(Dataset items)
□ □ □ □ □ □ □

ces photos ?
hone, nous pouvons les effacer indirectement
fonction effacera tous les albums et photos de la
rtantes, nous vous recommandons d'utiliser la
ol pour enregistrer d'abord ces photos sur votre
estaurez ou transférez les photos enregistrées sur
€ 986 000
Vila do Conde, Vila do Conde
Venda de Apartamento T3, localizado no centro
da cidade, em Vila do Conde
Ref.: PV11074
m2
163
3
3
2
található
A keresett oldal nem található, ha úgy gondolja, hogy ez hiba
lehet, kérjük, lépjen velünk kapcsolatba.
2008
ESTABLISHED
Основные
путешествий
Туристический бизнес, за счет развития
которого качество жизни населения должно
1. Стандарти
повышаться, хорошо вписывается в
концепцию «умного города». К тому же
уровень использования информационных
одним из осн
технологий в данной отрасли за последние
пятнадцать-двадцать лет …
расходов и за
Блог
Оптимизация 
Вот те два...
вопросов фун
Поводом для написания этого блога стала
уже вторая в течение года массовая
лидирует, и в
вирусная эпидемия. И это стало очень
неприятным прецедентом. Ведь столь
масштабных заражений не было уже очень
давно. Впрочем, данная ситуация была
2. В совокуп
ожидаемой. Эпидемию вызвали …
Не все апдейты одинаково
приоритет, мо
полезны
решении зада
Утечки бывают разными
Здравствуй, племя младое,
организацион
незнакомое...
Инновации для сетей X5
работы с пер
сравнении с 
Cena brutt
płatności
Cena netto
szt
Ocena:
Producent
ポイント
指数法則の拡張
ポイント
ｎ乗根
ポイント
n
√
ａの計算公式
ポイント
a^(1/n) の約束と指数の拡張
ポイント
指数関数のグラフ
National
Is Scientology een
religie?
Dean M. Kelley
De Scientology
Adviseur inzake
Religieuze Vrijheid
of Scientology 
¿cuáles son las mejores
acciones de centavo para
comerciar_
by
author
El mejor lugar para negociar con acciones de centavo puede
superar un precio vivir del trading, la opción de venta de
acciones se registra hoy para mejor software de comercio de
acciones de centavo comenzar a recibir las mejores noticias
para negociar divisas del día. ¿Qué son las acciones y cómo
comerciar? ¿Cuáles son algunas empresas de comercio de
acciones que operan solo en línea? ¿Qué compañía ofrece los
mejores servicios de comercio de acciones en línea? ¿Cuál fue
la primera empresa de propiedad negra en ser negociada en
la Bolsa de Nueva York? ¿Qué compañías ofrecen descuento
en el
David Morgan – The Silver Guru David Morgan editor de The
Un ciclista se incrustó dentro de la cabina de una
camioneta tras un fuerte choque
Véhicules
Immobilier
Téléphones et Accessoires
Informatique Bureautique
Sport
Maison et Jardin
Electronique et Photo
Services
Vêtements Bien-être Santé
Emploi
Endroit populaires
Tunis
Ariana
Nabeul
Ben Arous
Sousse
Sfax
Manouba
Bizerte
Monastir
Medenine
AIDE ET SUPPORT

□ □ □ □ □ □ □

__What is expected__. Extract the text from every item above, reproducing each line in its original order with no changes.

__Written solution__.
ces photos ?
hone, nous pouvons les effacer indirectement
fonction effacera tous les albums et photos de la
rtantes, nous vous recommandons d'utiliser la
ol pour enregistrer d'abord ces photos sur votre
estaurez ou transférez les photos enregistrées sur
€ 986 000
Vila do Conde, Vila do Conde
Venda de Apartamento T3, localizado no centro
da cidade, em Vila do Conde
Ref.: PV11074
m2
163
3
3
2
található
A keresett oldal nem található, ha úgy gondolja, hogy ez hiba
lehet, kérjük, lépjen velünk kapcsolatba.
2008
ESTABLISHED
Основные
путешествий
Туристический бизнес, за счет развития
которого качество жизни населения должно
1. Стандарти
повышаться, хорошо вписывается в
концепцию «умного города». К тому же
уровень использования информационных
одним из осн
технологий в данной отрасли за последние
пятнадцать-двадцать лет …
расходов и за
Блог
Оптимизация 
Вот те два...
вопросов фун
Поводом для написания этого блога стала
уже вторая в течение года массовая
лидирует, и в
вирусная эпидемия. И это стало очень
неприятным прецедентом. Ведь столь
масштабных заражений не было уже очень
давно. Впрочем, данная ситуация была
2. В совокуп
ожидаемой. Эпидемию вызвали …
Не все апдейты одинаково
приоритет, мо
полезны
решении зада
Утечки бывают разными
Здравствуй, племя младое,
организацион
незнакомое...
Инновации для сетей X5
работы с пер
сравнении с 
Cena brutt
płatności
Cena netto
szt
Ocena:
Producent
ポイント
指数法則の拡張
ポイント
ｎ乗根
ポイント
n
√
ａの計算公式
ポイント
a^(1/n) の約束と指数の拡張
ポイント
指数関数のグラフ
National
Is Scientology een
religie?
Dean M. Kelley
De Scientology
Adviseur inzake
Religieuze Vrijheid
of Scientology 
¿cuáles son las mejores
acciones de centavo para
comerciar_
by
author
El mejor lugar para negociar con acciones de centavo puede
superar un precio vivir del trading, la opción de venta de
acciones se registra hoy para mejor software de comercio de
acciones de centavo comenzar a recibir las mejores noticias
para negociar divisas del día. ¿Qué son las acciones y cómo
comerciar? ¿Cuáles son algunas empresas de comercio de
acciones que operan solo en línea? ¿Qué compañía ofrece los
mejores servicios de comercio de acciones en línea? ¿Cuál fue
la primera empresa de propiedad negra en ser negociada en
la Bolsa de Nueva York? ¿Qué compañías ofrecen descuento
en el
David Morgan – The Silver Guru David Morgan editor de The
Un ciclista se incrustó dentro de la cabina de una
camioneta tras un fuerte choque
Véhicules
Immobilier
Téléphones et Accessoires
Informatique Bureautique
Sport
Maison et Jardin
Electronique et Photo
Services
Vêtements Bien-être Santé
Emploi
Endroit populaires
Tunis
Ariana
Nabeul
Ben Arous
Sousse
Sfax
Manouba
Bizerte
Monastir
Medenine
AIDE ET SUPPORT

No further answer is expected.